=== Assigned task ===
Using the records below, quote only the span that opens with the line containing "11: (388, 389, 59.08)" and closes with the line containing "15: (1055, 225, 88.23)", exactly and inclusively.

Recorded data
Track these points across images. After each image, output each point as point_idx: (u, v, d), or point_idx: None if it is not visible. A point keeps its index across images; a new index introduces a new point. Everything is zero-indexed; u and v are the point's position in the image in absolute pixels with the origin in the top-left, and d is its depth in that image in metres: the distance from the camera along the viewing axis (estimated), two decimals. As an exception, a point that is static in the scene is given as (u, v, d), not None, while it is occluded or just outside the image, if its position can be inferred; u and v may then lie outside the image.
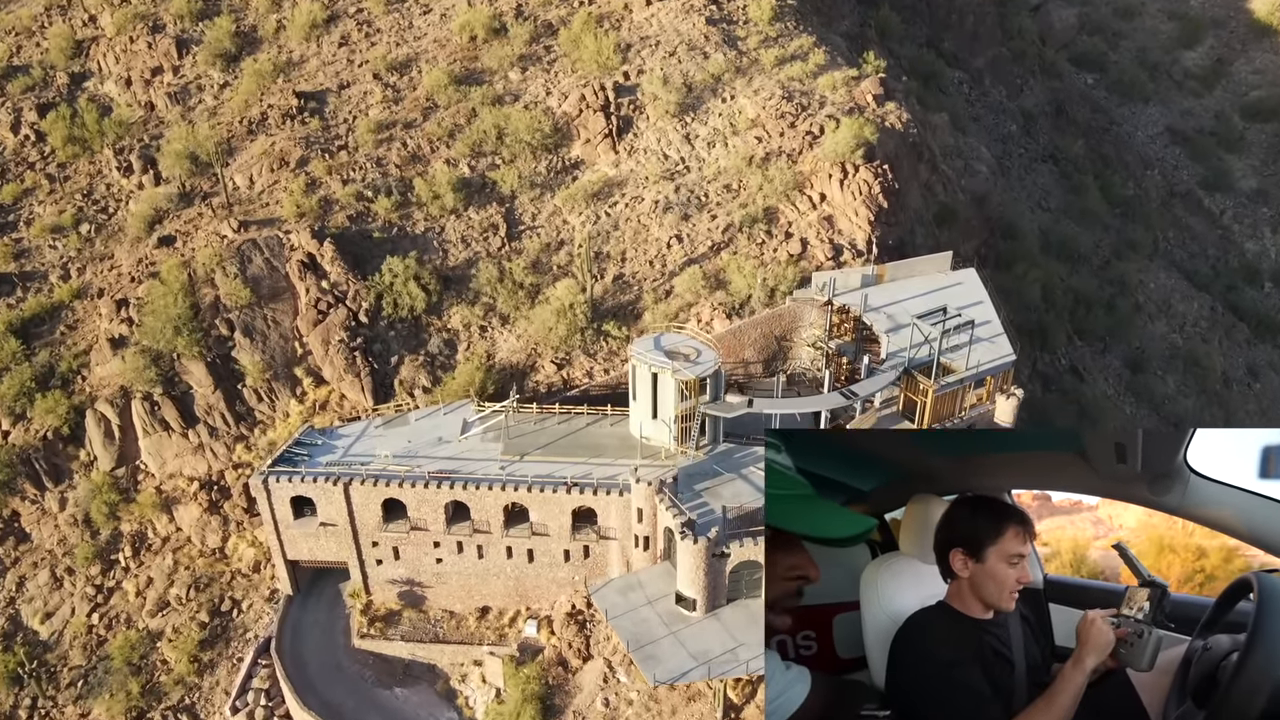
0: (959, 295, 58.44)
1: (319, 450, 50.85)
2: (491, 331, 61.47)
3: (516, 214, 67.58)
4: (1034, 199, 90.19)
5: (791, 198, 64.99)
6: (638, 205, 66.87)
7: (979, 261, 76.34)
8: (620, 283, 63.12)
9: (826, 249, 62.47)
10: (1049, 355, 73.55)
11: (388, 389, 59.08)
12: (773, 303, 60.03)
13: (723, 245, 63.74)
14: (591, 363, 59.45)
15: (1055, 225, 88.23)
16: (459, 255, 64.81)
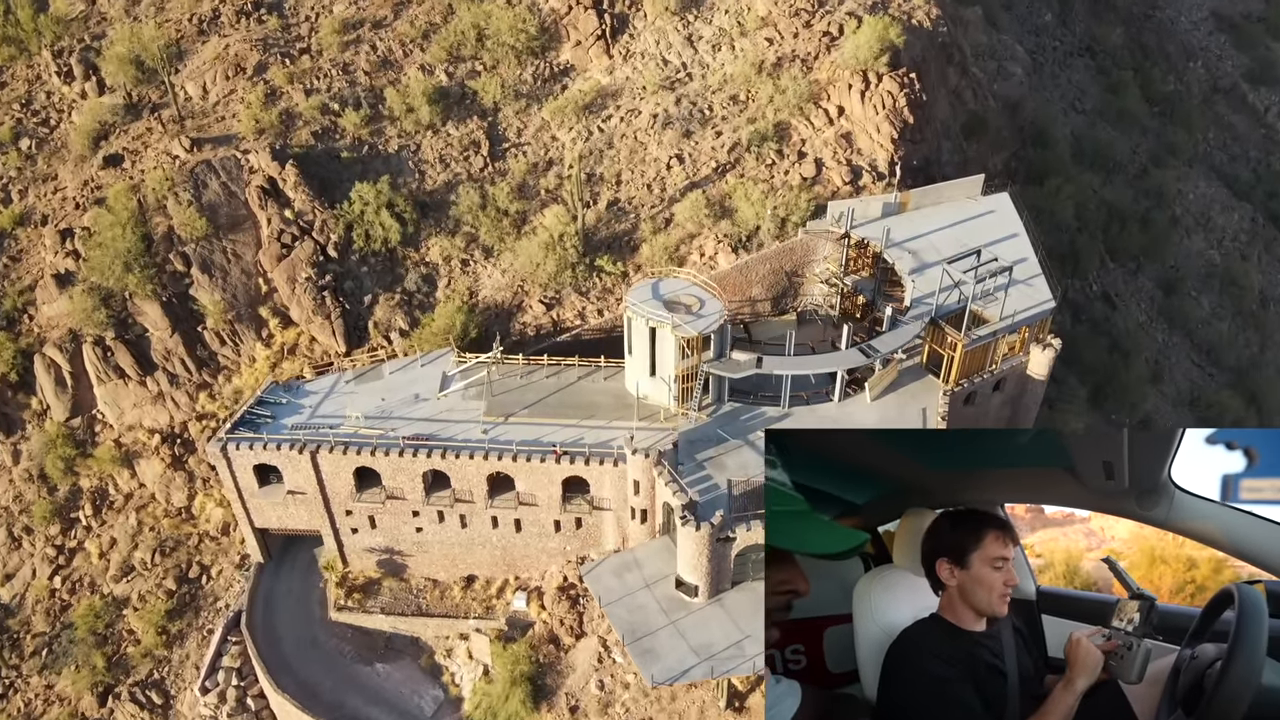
0: (992, 226, 52.62)
1: (283, 410, 46.21)
2: (474, 266, 55.89)
3: (500, 129, 60.84)
4: (1068, 99, 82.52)
5: (806, 111, 58.15)
6: (634, 119, 60.06)
7: (1008, 176, 69.94)
8: (615, 210, 57.09)
9: (844, 172, 56.14)
10: (1079, 281, 68.02)
11: (361, 331, 54.01)
12: (783, 235, 54.20)
13: (728, 167, 57.37)
14: (584, 302, 54.14)
15: (1090, 130, 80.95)
16: (437, 178, 58.52)
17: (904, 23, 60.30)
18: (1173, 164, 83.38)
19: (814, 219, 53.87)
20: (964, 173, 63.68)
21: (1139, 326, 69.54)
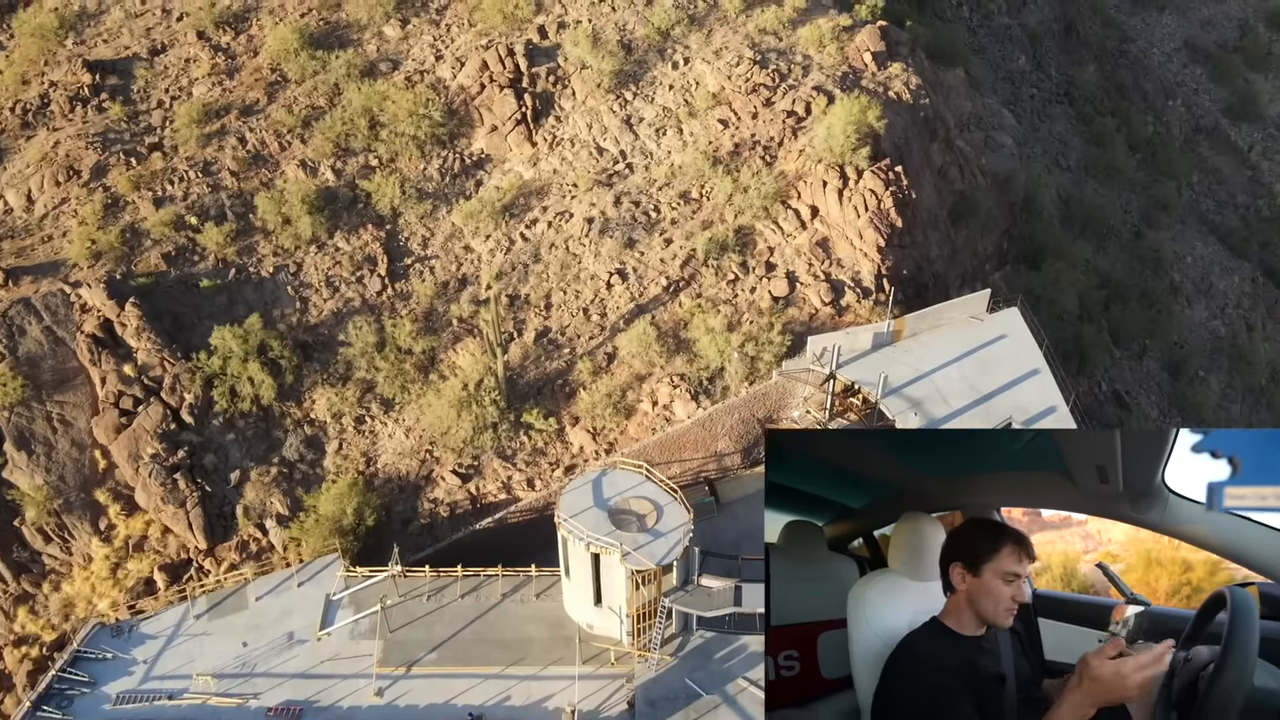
0: (1006, 358, 43.16)
1: (108, 670, 34.67)
2: (371, 424, 44.74)
3: (401, 240, 49.76)
4: (1051, 154, 74.13)
5: (773, 213, 48.12)
6: (565, 224, 49.45)
7: (999, 259, 60.92)
8: (545, 343, 46.41)
9: (822, 290, 46.19)
10: (1087, 380, 59.47)
11: (228, 520, 42.49)
12: (754, 376, 44.07)
13: (682, 284, 47.08)
14: (509, 469, 43.36)
15: (1077, 190, 72.66)
16: (323, 307, 47.25)
17: (880, 97, 50.66)
18: (1165, 222, 75.55)
19: (790, 357, 43.84)
20: (953, 266, 54.48)
21: (1152, 425, 61.04)
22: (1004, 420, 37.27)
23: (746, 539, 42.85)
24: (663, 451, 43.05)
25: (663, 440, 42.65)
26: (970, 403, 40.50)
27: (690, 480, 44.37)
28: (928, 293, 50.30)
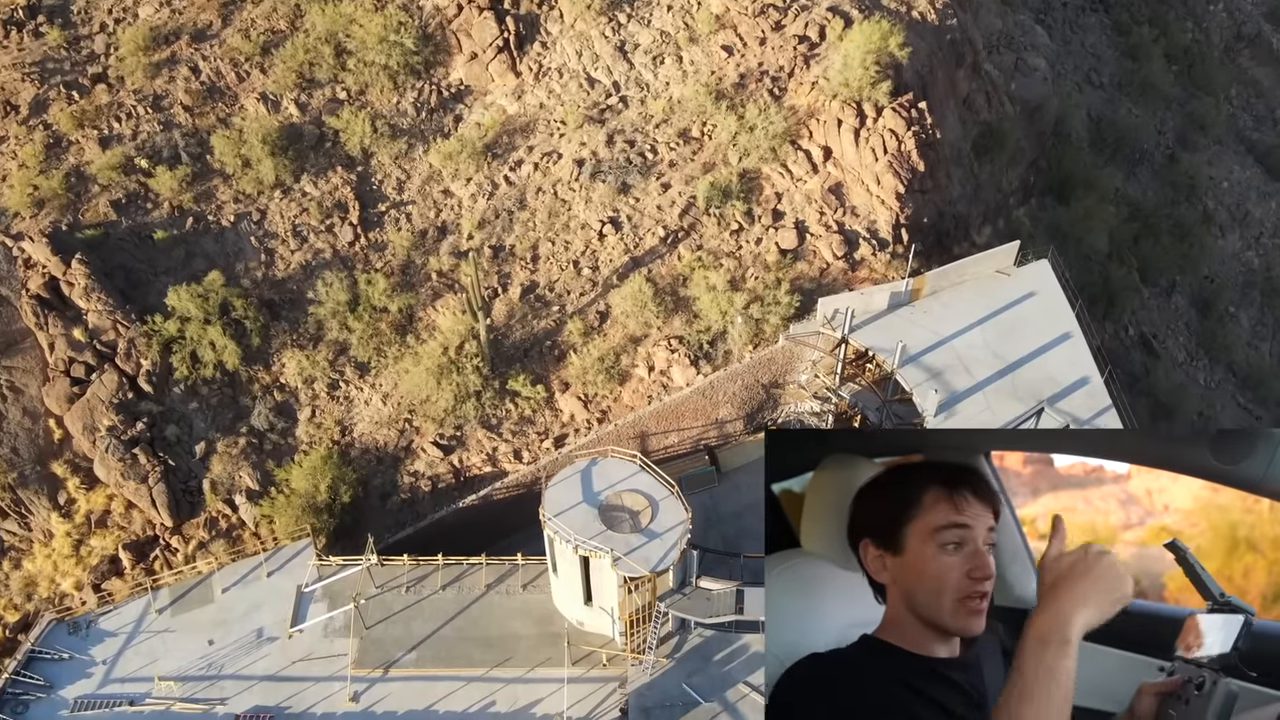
0: (1035, 319, 39.50)
1: (65, 672, 32.39)
2: (345, 389, 41.48)
3: (374, 183, 45.49)
4: (1082, 71, 68.41)
5: (781, 154, 43.65)
6: (552, 166, 45.07)
7: (1024, 193, 56.46)
8: (532, 300, 42.71)
9: (835, 242, 42.15)
10: (1113, 325, 55.77)
11: (194, 495, 39.72)
12: (759, 340, 40.52)
13: (680, 235, 43.04)
14: (494, 440, 40.30)
15: (1110, 109, 67.27)
16: (290, 259, 43.40)
17: (903, 18, 45.49)
18: (1201, 143, 70.37)
19: (798, 320, 40.17)
20: (975, 205, 50.17)
21: (1179, 370, 57.68)
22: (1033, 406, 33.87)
23: (749, 511, 40.18)
24: (659, 421, 39.95)
25: (659, 410, 39.47)
26: (995, 373, 37.08)
27: (689, 448, 41.44)
28: (948, 239, 46.29)
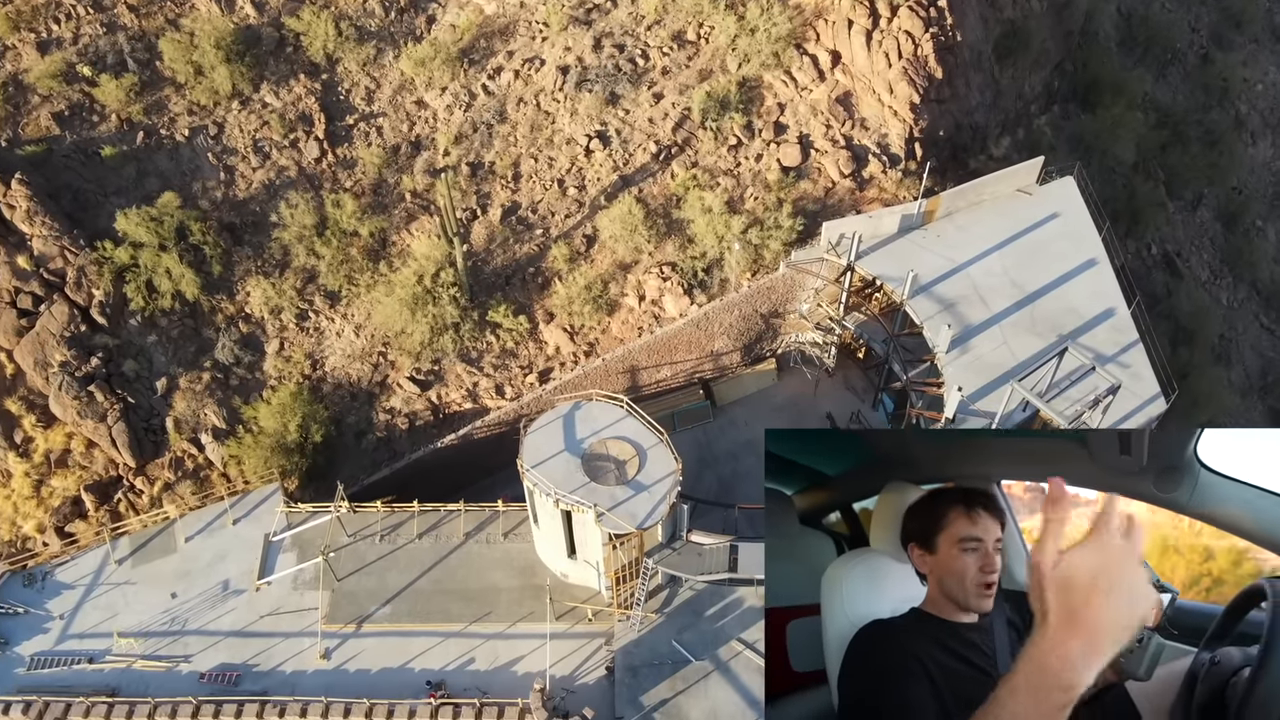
0: (1058, 244, 36.50)
1: (20, 627, 30.62)
2: (315, 320, 38.78)
3: (341, 93, 41.76)
4: (1114, -39, 63.13)
5: (785, 60, 39.76)
6: (534, 74, 41.24)
7: (1048, 98, 52.41)
8: (513, 221, 39.55)
9: (842, 158, 38.70)
10: (1135, 242, 52.42)
11: (157, 434, 37.48)
12: (758, 267, 37.55)
13: (674, 150, 39.58)
14: (474, 375, 37.79)
15: (1141, 4, 62.23)
16: (251, 178, 40.10)
17: (923, -96, 40.82)
18: (1237, 41, 65.58)
19: (801, 244, 37.09)
20: (994, 113, 46.47)
21: (1202, 290, 54.68)
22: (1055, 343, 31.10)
23: (746, 450, 38.08)
24: (650, 355, 37.36)
25: (650, 344, 36.82)
26: (1013, 304, 34.29)
27: (683, 381, 39.01)
28: (964, 152, 42.77)
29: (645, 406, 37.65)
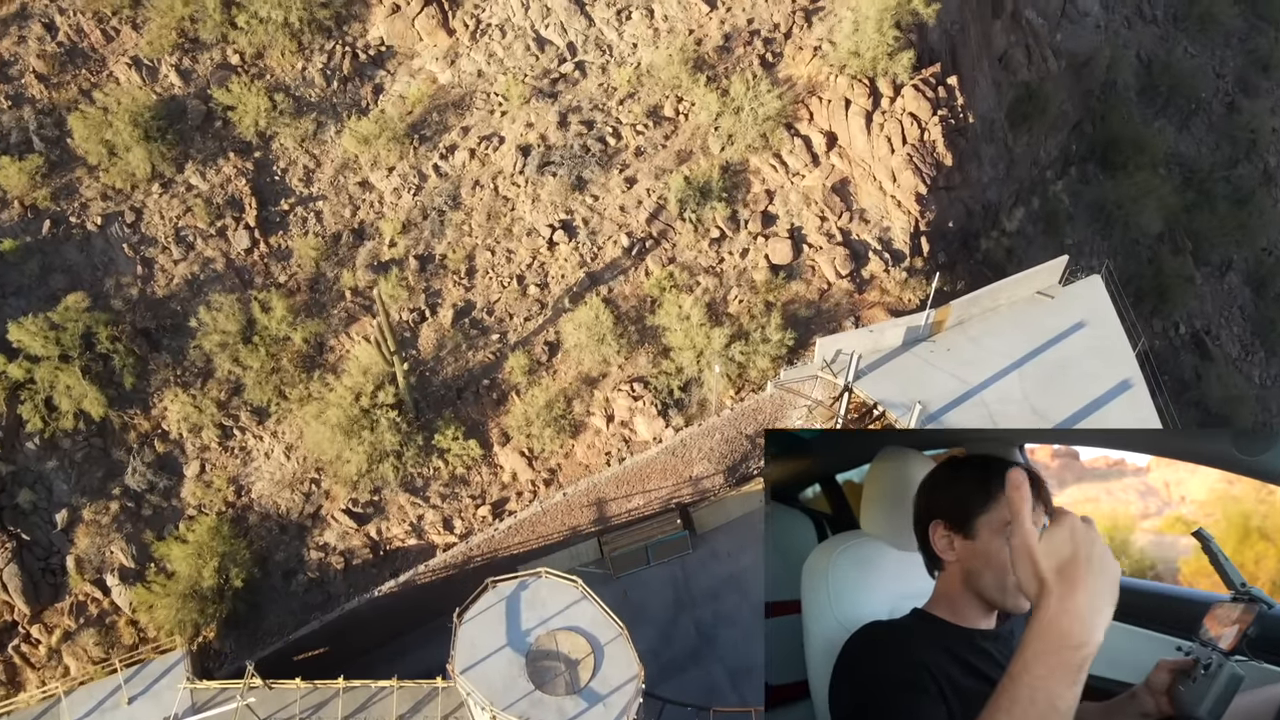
0: (1082, 357, 31.85)
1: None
2: (242, 438, 34.14)
3: (275, 174, 37.13)
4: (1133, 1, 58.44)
5: (774, 142, 35.14)
6: (492, 153, 36.64)
7: (1065, 161, 47.80)
8: (466, 326, 34.93)
9: (839, 257, 34.07)
10: (1161, 321, 47.87)
11: (56, 576, 32.83)
12: (743, 383, 32.93)
13: (648, 244, 34.95)
14: (419, 507, 33.17)
15: (1163, 47, 57.63)
16: (173, 272, 35.50)
17: (931, -39, 36.20)
18: (1265, 88, 61.05)
19: (792, 359, 32.47)
20: (1007, 184, 41.93)
21: (1233, 369, 50.11)
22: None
23: (728, 586, 33.59)
24: (620, 486, 32.79)
25: (620, 475, 32.21)
26: (1035, 439, 29.61)
27: (658, 508, 34.43)
28: (975, 240, 38.18)
29: (614, 540, 33.14)
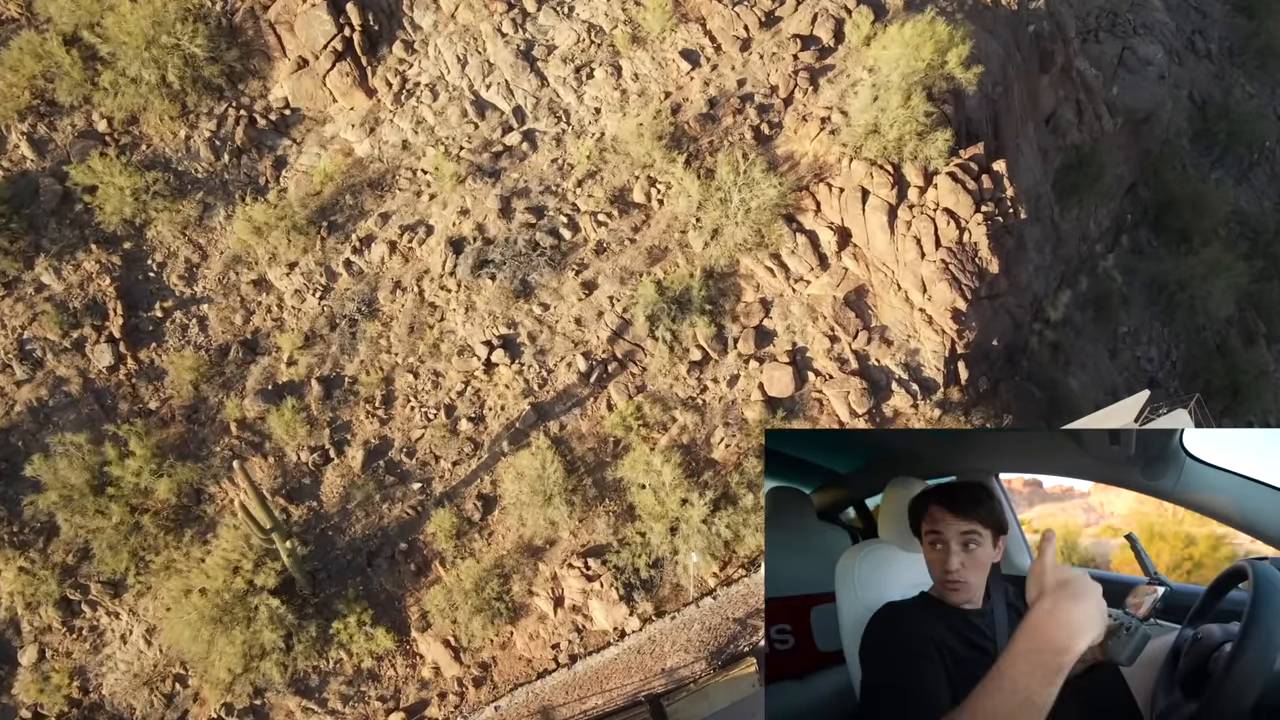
0: (1170, 534, 24.38)
1: None
2: (93, 616, 26.80)
3: (148, 267, 29.82)
4: (1185, 33, 51.08)
5: (771, 238, 27.70)
6: (418, 246, 29.29)
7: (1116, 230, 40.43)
8: (381, 469, 27.51)
9: (854, 389, 26.61)
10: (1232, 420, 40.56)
11: None
12: (728, 559, 25.50)
13: (611, 369, 27.55)
14: (314, 714, 25.74)
15: (1218, 85, 50.25)
16: (14, 397, 28.23)
17: (965, 7, 28.84)
18: (1330, 125, 53.59)
19: (793, 534, 25.07)
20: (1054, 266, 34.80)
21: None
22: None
23: (712, 806, 26.21)
24: (570, 691, 25.39)
25: (570, 681, 24.85)
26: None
27: (623, 702, 27.00)
28: (1021, 352, 30.81)
29: (565, 753, 25.78)
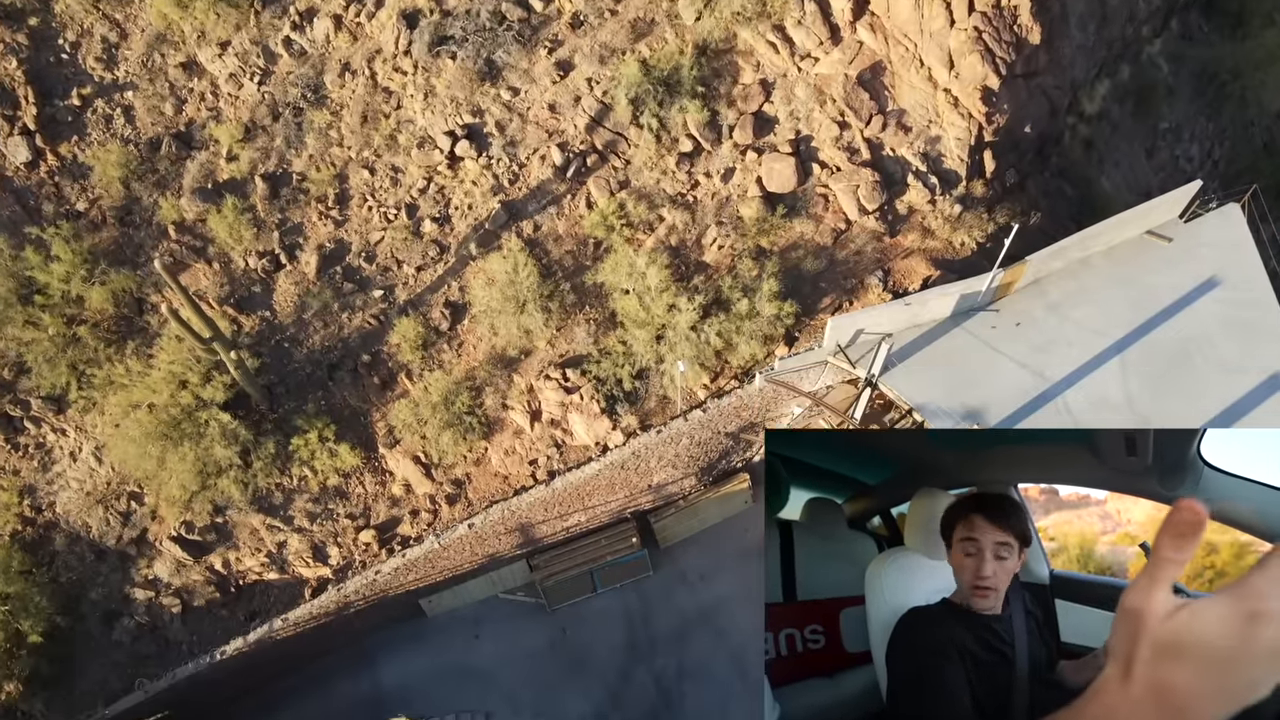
0: (1217, 340, 22.10)
1: None
2: (38, 433, 25.01)
3: (59, 47, 26.18)
4: None
5: (774, 6, 23.78)
6: (367, 24, 25.51)
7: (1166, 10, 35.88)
8: (339, 277, 24.93)
9: (866, 182, 23.50)
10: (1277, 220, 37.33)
11: None
12: (720, 369, 23.24)
13: (590, 162, 24.39)
14: (279, 531, 24.32)
15: None
16: (-75, 198, 25.22)
17: None
18: None
19: (793, 334, 22.62)
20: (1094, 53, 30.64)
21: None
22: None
23: (699, 625, 25.92)
24: (549, 508, 23.85)
25: (549, 498, 23.21)
26: (1141, 468, 20.49)
27: (607, 519, 25.67)
28: (1055, 143, 27.43)
29: (548, 563, 24.86)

=== Solution for this problem ===
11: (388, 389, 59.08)
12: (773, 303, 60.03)
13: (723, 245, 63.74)
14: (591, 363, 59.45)
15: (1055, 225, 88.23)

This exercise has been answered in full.